La direction de la Chambre de commerce du Grand Moncton est dans le même bateau.
«Quelqu’un nous a dit que la liste était sortie et nous a demandé pourquoi nous n’étions pas sur la liste. Nous étions vraiment surpris parce que nous pensions avoir fait ce que nous avions à faire (pour s’inscrire)», raconte la directrice générale de la Chambre, Carol O’Reilly.
«Nous avons rempli le formulaire. Nous pensions que c’était bon, qu’il n’y avait aucun problème.»
Le représentant d’un autre organisme de la société civile acadienne, qui s’était plaint au journal sous le couvert de l’anonymat au sujet l’aspect peu convivial du registre et de son français douteux après s’être inscrit, est également absent du registre.
Le gestionnaire de documents de l’Université du Nouveau-Brunswick (UNB), Erik Lewis, et son patron, le recteur de l’Université, Eddy Campbell, figurent douze fois au registre.

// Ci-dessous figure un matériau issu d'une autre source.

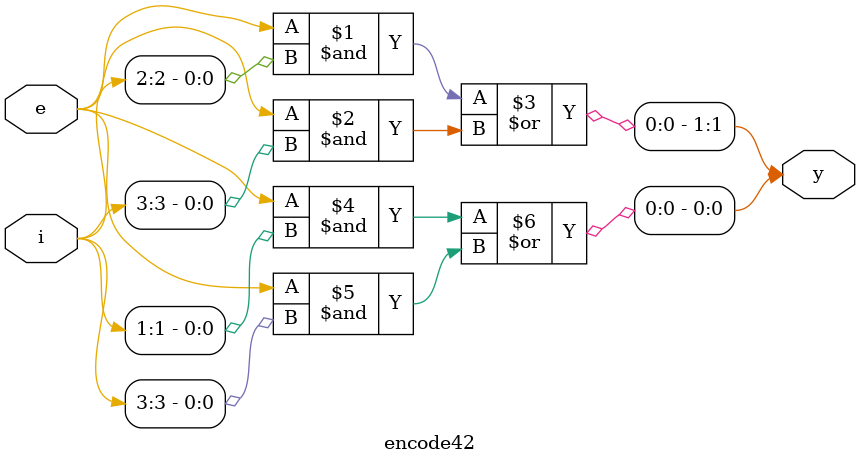
<source format=v>
 module encode42(
 input e,
  input [3:0] i,
 output [1:0] y);
    assign y[1]=(e&i[2])|(e&i[3]);
    assign y[0]=(e&i[1])|(e&i[3]);
 endmodule
</source>
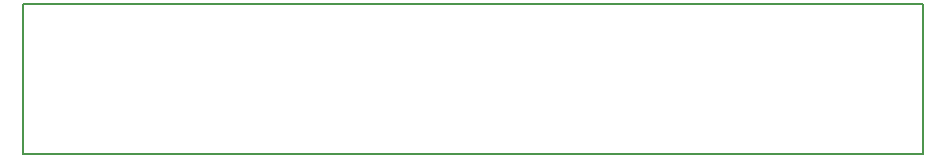
<source format=gto>
G04 Smart Collar 2.0 - Top Silk Screen Layer*
%FSLAX24Y24*%
%MOIN*%
%ADD10C,0.0060*%
D10*
X020000Y015000D02*
X050000Y015000D01*
X050000Y020000D01*
X020000Y020000D01*
X020000Y015000D01*
M02*

</source>
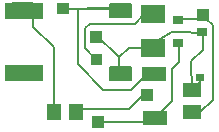
<source format=gbr>
%FSLAX34Y34*%
%MOMM*%
%LNCOPPER_BOTTOM*%
G71*
G01*
%ADD10C,0.150*%
%ADD11R,3.200X1.400*%
%ADD12R,2.000X1.300*%
%ADD13R,1.300X1.400*%
%ADD14R,1.600X1.300*%
%ADD15R,2.000X1.600*%
%ADD16R,0.900X0.800*%
%ADD17C,0.200*%
%LPD*%
G36*
X164539Y983128D02*
X174539Y983128D01*
X174539Y973128D01*
X164539Y973128D01*
X164539Y983128D01*
G37*
G36*
X117311Y915659D02*
X127311Y915659D01*
X127311Y905659D01*
X117311Y905659D01*
X117311Y915659D01*
G37*
G36*
X46270Y988684D02*
X56270Y988684D01*
X56270Y978684D01*
X46270Y978684D01*
X46270Y988684D01*
G37*
G36*
X74448Y964475D02*
X84448Y964475D01*
X84448Y954475D01*
X74448Y954475D01*
X74448Y964475D01*
G37*
G36*
X74578Y945528D02*
X84578Y945528D01*
X84578Y935528D01*
X74578Y935528D01*
X74578Y945528D01*
G37*
G36*
X26267Y988050D02*
X8408Y988050D01*
X8408Y976540D01*
X26267Y976540D01*
X26267Y988050D01*
G37*
G54D10*
X26267Y988050D02*
X8408Y988050D01*
X8408Y976540D01*
X26267Y976540D01*
X26267Y988050D01*
G36*
X26267Y934869D02*
X8408Y934869D01*
X8408Y923360D01*
X26267Y923360D01*
X26267Y934869D01*
G37*
G54D10*
X26267Y934869D02*
X8408Y934869D01*
X8408Y923360D01*
X26267Y923360D01*
X26267Y934869D01*
G36*
X108817Y987653D02*
X90958Y987653D01*
X90958Y976143D01*
X108817Y976143D01*
X108817Y987653D01*
G37*
G54D10*
X108817Y987653D02*
X90958Y987653D01*
X90958Y976143D01*
X108817Y976143D01*
X108817Y987653D01*
G36*
X108817Y934472D02*
X90958Y934472D01*
X90958Y922963D01*
X108817Y922963D01*
X108817Y934472D01*
G37*
G54D10*
X108817Y934472D02*
X90958Y934472D01*
X90958Y922963D01*
X108817Y922963D01*
X108817Y934472D01*
X18324Y981700D02*
G54D11*
D03*
X18329Y928921D02*
G54D11*
D03*
X128717Y891028D02*
G54D12*
D03*
X128617Y928628D02*
G54D12*
D03*
X62332Y896372D02*
G54D13*
D03*
X43332Y896372D02*
G54D13*
D03*
X160495Y895995D02*
G54D14*
D03*
X160495Y914995D02*
G54D14*
D03*
X127260Y950682D02*
G54D15*
D03*
X127260Y978682D02*
G54D15*
D03*
X148859Y954100D02*
G54D16*
D03*
X148859Y974100D02*
G54D16*
D03*
X168859Y964100D02*
G54D16*
D03*
G54D17*
X26267Y976540D02*
X26267Y968206D01*
X43332Y951538D01*
X43332Y896372D01*
G54D17*
X169630Y962159D02*
X169779Y948916D01*
X160014Y939234D01*
X160495Y914995D01*
G54D17*
X127260Y950682D02*
X127260Y954777D01*
X143459Y964100D01*
X156159Y964100D01*
X169630Y962159D01*
G54D17*
X127260Y950682D02*
X106770Y950682D01*
X98498Y942409D01*
X98498Y928122D01*
X99292Y927328D01*
G54D17*
X76670Y961459D02*
X79448Y961459D01*
X98498Y942409D01*
G36*
X164242Y928313D02*
X170242Y928313D01*
X170242Y922313D01*
X164242Y922313D01*
X164242Y928313D01*
G37*
G54D17*
X95720Y983684D02*
X51270Y983684D01*
G54D17*
X101000Y983734D02*
X71164Y983734D01*
G54D17*
X122311Y910659D02*
X119136Y910659D01*
X107229Y898753D01*
X64714Y898753D01*
X62332Y896372D01*
G54D17*
X149630Y952159D02*
X149630Y938772D01*
X143345Y932488D01*
X143345Y905656D01*
X128717Y891028D01*
G54D17*
X64020Y983734D02*
X64020Y936406D01*
X85401Y914628D01*
X108617Y914628D01*
X121617Y927628D01*
G54D17*
X149630Y972159D02*
X153664Y974556D01*
X172333Y974540D01*
X177873Y969397D01*
X177873Y905897D01*
X167554Y895975D01*
G54D17*
X127260Y978682D02*
X120086Y978682D01*
X111992Y970588D01*
X74289Y970588D01*
X69923Y967016D01*
X69923Y950182D01*
X79578Y940528D01*
G36*
X76000Y892834D02*
X86000Y892834D01*
X86000Y882834D01*
X76000Y882834D01*
X76000Y892834D01*
G37*
G54D17*
X81000Y887834D02*
X122514Y887834D01*
X123501Y886847D01*
G54D17*
X167242Y925313D02*
X167242Y921742D01*
X160495Y914995D01*
M02*

</source>
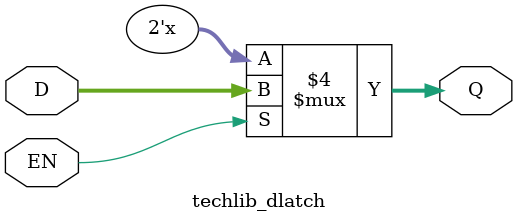
<source format=v>
module techlib_dlatch (EN, D, Q);
parameter WIDTH = 0;
parameter EN_POLARITY = 1'b1;
input EN;
input [WIDTH-1:0] D;
output reg [WIDTH-1:0] Q;
always @* begin
	if (EN == EN_POLARITY)
		Q = D;
end
endmodule
</source>
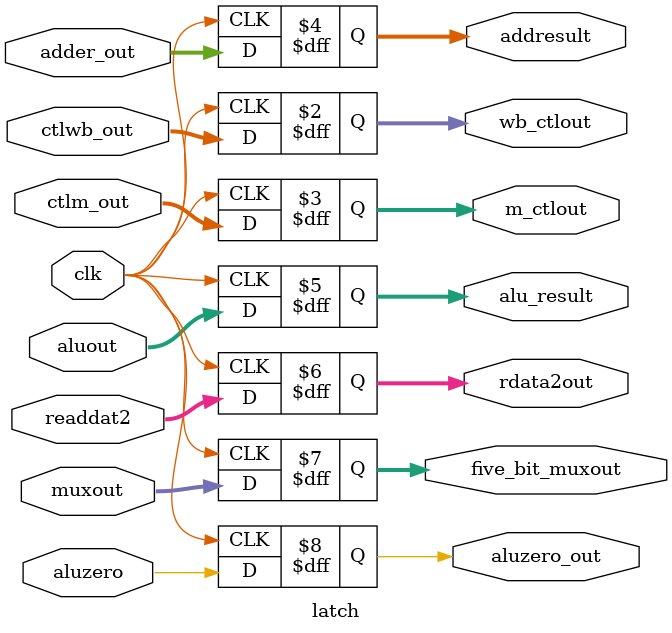
<source format=v>
module latch(
    input clk,
    input [1:0] ctlwb_out,
    input [2:0] ctlm_out,
    input [31:0] adder_out,
    input [31:0] aluout,
    input [31:0] readdat2,
    input [4:0] muxout,
    input aluzero,
    
    output reg [1:0] wb_ctlout,
    output reg [2:0] m_ctlout,
    output reg [31:0] addresult,
    output reg [31:0] alu_result,
    output reg [31:0] rdata2out,
    output reg [4:0] five_bit_muxout,   
    output reg aluzero_out
);
    always @(posedge clk) begin
        wb_ctlout <= ctlwb_out;
        m_ctlout <= ctlm_out;
        addresult <= adder_out;
        alu_result <= aluout;
        rdata2out <= readdat2;
        five_bit_muxout <= muxout;
        aluzero_out <= aluzero;
        
    end
endmodule

</source>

Un porte-parole de UNB a indiqué au journal que M. Lewis était seulement responsable d’inscrire les représentants de l’Université, mais que son propre nom apparaît en premier en raison de la façon dont le registre a été conçu.
Quelques clics supplémentaires sur le registre en ligne sont nécessaires pour découvrir les noms des membres de la haute direction de l’université qui pourraient faire du lobbying auprès des élus provinciaux et de la fonction publique.
Aucun représentant des trois autres universités publiques de la province ne fait partie du registre.
Une porte-parole de l’Université de Moncton a affirmé au journal que l’institution «se penche toujours sur la question du registre des lobbyistes tout en sachant que nous avons jusqu’au 1er octobre pour prendre une décision».
«La personne qui était responsable de ce mandat a accepté un poste dans une autre organisation, donc nous devons réévaluer la situation», mentionne Nathalie Haché.
Le directeur général de l’Association des pharmaciens du Nouveau-Brunswick, Paul Blanchard, est inscrit au registre. Toutefois, aucun employé de la Société médicale du Nouveau-Brunswick, une organisation au mandat similaire, n’y figure.
Le chef de la direction de la Société médicale précise que son organisme est encore en train d’étudier la question.
«Nous voulons nous assurer de remplir toutes nos obligations légales, et ce, de façon appropriée. Ceci inclut clarifier quels individus au sein de notre organisation auraient à s’inscrire en déposant une déclaration sous la Loi», explique Anthony Knight.
L’Association des enseignantes et des enseignants francophones du Nouveau-Brunswick a inscrit cinq de ses employés au registre. Son équivalent anglophone, la New Brunswick Teachers’ Association, n’en a enregistré aucun. L’association anglophone n’a pas répondu à nos demandes d’entrevue.
Plusieurs entreprises figurent aussi au registre, dont TransCanada, Moosehead Breweries, Molson Coors, Imperial Tobacco, et Emera. Parmi les absents, on compte notamment deux des plus grandes entreprises du Nouveau-Brunswick, J.D. Irving et Irving Oil.
Mary Keith, la porte-parole de J.D. Irving, avance que la forestière a communiqué avec le bureau du commissaire à l’intégrité qui l’a informé des «problèmes et des délais» avec le registre.
Mme Keith promet que J.D. Irving «respectera pleinement» la loi sur l’inscription des lobbyistes avant la nouvelle date d’échéance.
Irving Oil n’a pas répondu à nos demandes d’entrevues. La pétrolière avait encore l’an dernier au moins un employé dont le titre était «responsable des relations gouvernementales», une fonction très proche de celle de lobbyiste.